Sebenarnya sangat jelas, hari itu saat aku meneleponnya, dan Cynthia mengangkatnya, seluruh diriku terasa sakit setengah mati, jelas-jelas aku berkata kepada diriku sendiri untuk melepaskan, tapi aku tak sanggup melakukannya.

Tiba-tiba, Jonathan menyodorkan ponselnya kepadaku, melihat ke arahku yang diam seribu bahasa dan berkata: "Masukkan nomormu yang baru kesini."

Aku menerima ponselnya, menatapnya dengan penuh tanya, bertanya dengan hati-hati: "Ingin mengirim foto Bella kepadaku?"

"Jangan berpikir terlalu jauh." Jonathan menyindir, "Masukkan nomormu, aku memberimu kesempatan, kalau suatu hari nanti aku sedang berbaik hati, aku akan membiarkanmu bertemu dengan Bella."

Aku tersentak gembira, mataku berkilat berbinar dan bertanya: "Benarkah?"

Sebelum dia menjawab pertanyaanku, aku segera memasukkan nomor baruku ke ponselnya, dan dengan dua tangan mengembalikan ponsel itu kepadanya.
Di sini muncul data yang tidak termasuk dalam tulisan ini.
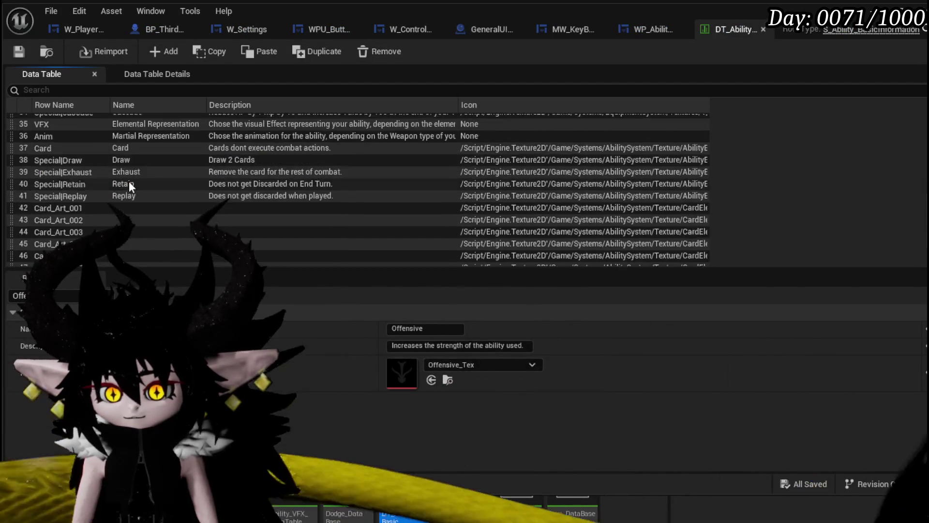
scroll(129, 186, "up", 10)
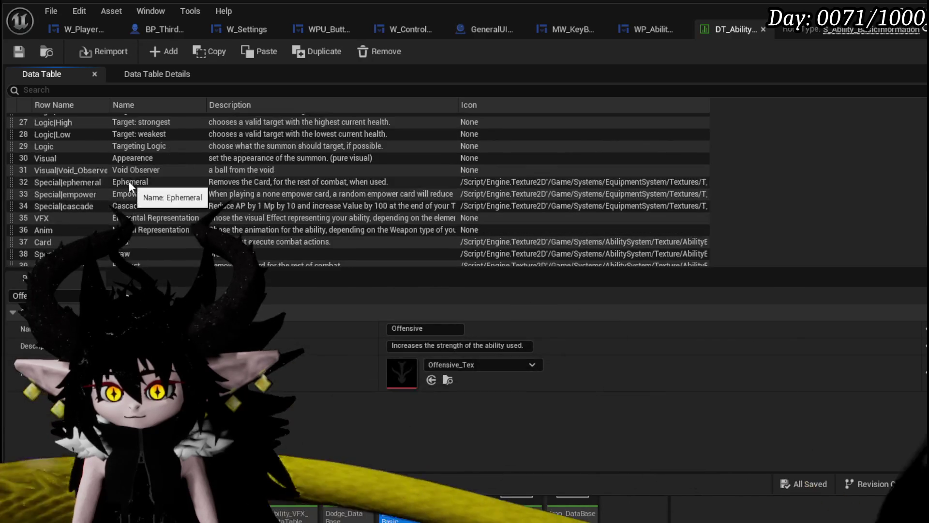
scroll(129, 184, "up", 8)
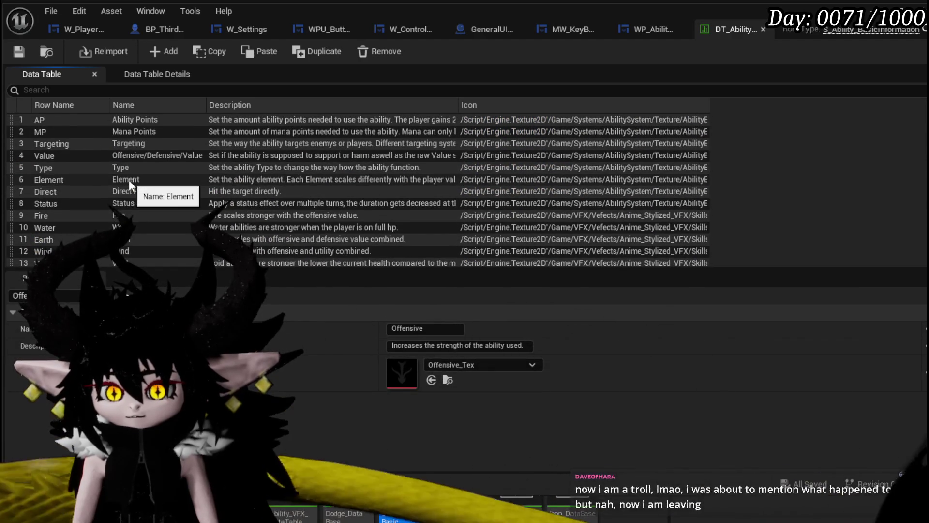
scroll(130, 183, "down", 1)
scroll(130, 185, "down", 2)
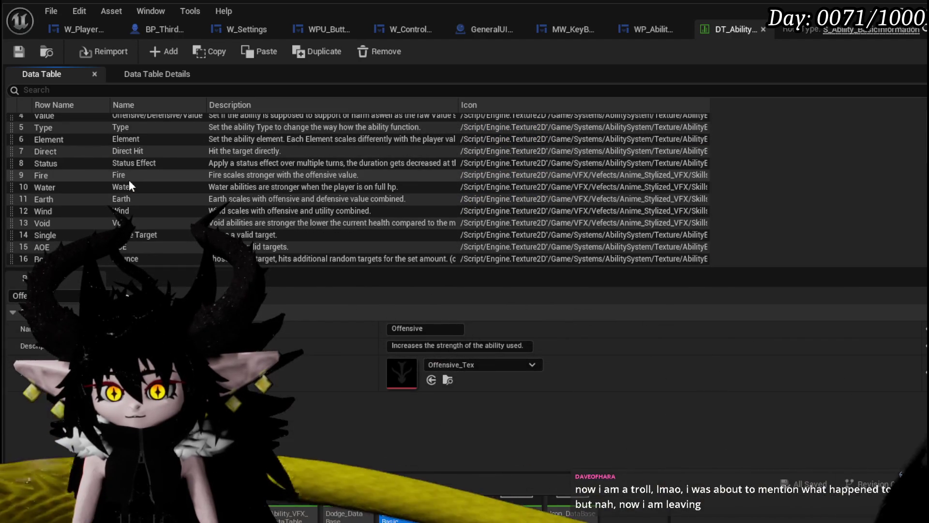
scroll(130, 185, "down", 2)
scroll(130, 185, "down", 1)
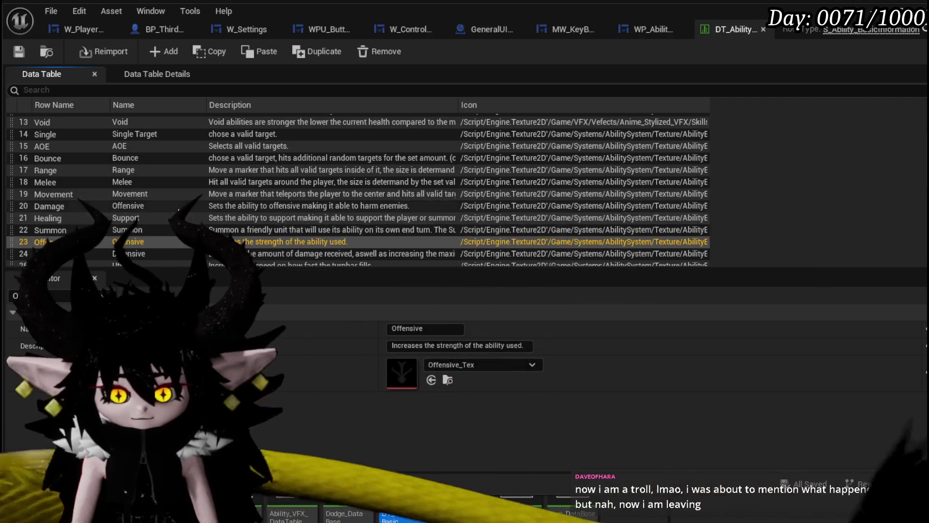
scroll(97, 208, "down", 3)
Takut dia hanya bercanda, aku pun bertanya sekali lagi, "Yang kamu katakan itu sungguhan bukan!"

"Kenapa rambutmu dipotong pendek?" Dia tidak menjawab pertanyaanku secara langsung, kedua matanya menatap rambutku, dan dengan wajah tanpa ekspresi dia bertanya.

Tanpa sadar aku membelai rambutku, dan menjawab sambil tertawa canggung: "Malas mengurusnya, jadi kupotong."

"Jelek sekali." Jonathan mengatakan kedua kata itu dengan datar,.

Aku pun semakin gelisah membelai-belai rambutku, dia ini laki-laki atau bukan? Bagaimana dia bisa mengatakan hal seperti itu kepada seorang wanita? Jelek sekali, benarkah sangat jelek? Aku berpura-pura tidak peduli dan memalingkan wajahku untuk melihat keluar jendela.

Hanya rambutku saja yang menjadi pendek, wajahku tidak berubah, mulut Jonathan sungguh sangat jahat.

"Malam mau makan apa?"

Saat aku sedang melamun, pertanyaan Jonathan serentak membuatku berbalik melihatnya, aku terdiam sesaat dan bertanya: "Kamu bertanya kepadaku?"

"Menurutmu?" Dia menaikan alis dan bertanya kepadaku.

Senyum kecil merekah di bibirku, kenapa aku sangat tolol, menanyakan hal yang sangat sangat bodoh, "Kalau kamu sibuk, tidak...."

"Satu kali waktu makan, aku juga bisa menyelipkannya, jangan-jangan kamu tidak bisa menyelipkannya dalam jadwalmu?" Dia bertanya penuh selidik sambil menatapku, ketajaman tatapannya membuatku nyaris tak mampu bernafas.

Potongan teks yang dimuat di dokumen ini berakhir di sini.